(Beginning of DATA SECTION)

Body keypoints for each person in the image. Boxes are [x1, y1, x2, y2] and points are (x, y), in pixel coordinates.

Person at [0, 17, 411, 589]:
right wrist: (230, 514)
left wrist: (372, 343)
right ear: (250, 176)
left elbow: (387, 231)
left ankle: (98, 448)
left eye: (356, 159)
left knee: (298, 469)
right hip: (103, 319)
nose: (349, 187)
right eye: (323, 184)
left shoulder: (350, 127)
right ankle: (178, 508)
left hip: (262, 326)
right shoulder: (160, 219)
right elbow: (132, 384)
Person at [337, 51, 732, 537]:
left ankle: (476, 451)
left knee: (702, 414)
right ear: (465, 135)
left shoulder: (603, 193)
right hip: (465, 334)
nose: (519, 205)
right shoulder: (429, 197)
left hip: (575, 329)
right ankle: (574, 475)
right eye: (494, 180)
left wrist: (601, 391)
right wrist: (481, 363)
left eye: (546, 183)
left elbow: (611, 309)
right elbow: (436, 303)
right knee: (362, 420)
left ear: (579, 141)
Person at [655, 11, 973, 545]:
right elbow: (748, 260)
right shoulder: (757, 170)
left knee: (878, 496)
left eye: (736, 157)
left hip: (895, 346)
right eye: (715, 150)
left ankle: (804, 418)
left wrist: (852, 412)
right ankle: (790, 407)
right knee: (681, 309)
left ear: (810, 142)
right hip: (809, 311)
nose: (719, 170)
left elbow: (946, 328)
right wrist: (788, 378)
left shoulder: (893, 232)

(End of DATA SECTION)
(Beginning of DATA SECTION)

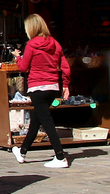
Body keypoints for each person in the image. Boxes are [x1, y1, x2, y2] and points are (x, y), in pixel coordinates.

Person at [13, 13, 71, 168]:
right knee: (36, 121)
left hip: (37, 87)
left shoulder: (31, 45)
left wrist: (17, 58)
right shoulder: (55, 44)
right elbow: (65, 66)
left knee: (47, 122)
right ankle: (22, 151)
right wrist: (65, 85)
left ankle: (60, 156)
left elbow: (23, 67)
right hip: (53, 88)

(End of DATA SECTION)
(Beginning of DATA SECTION)

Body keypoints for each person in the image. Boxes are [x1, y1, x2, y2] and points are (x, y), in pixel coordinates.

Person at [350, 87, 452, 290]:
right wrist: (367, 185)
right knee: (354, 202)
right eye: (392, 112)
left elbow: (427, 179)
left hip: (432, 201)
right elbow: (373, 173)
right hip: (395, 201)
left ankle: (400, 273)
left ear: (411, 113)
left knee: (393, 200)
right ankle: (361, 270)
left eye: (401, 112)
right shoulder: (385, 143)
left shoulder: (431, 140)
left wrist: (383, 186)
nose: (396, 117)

(End of DATA SECTION)

▶ TASK INSTRUCTIONS:
Filter on the word "ankle": copy each matching line from the entries above.

▶ RESPONSE AREA:
left ankle: (98, 448)
right ankle: (178, 508)
left ankle: (476, 451)
right ankle: (574, 475)
left ankle: (804, 418)
right ankle: (790, 407)
right ankle: (22, 151)
left ankle: (60, 156)
left ankle: (400, 273)
right ankle: (361, 270)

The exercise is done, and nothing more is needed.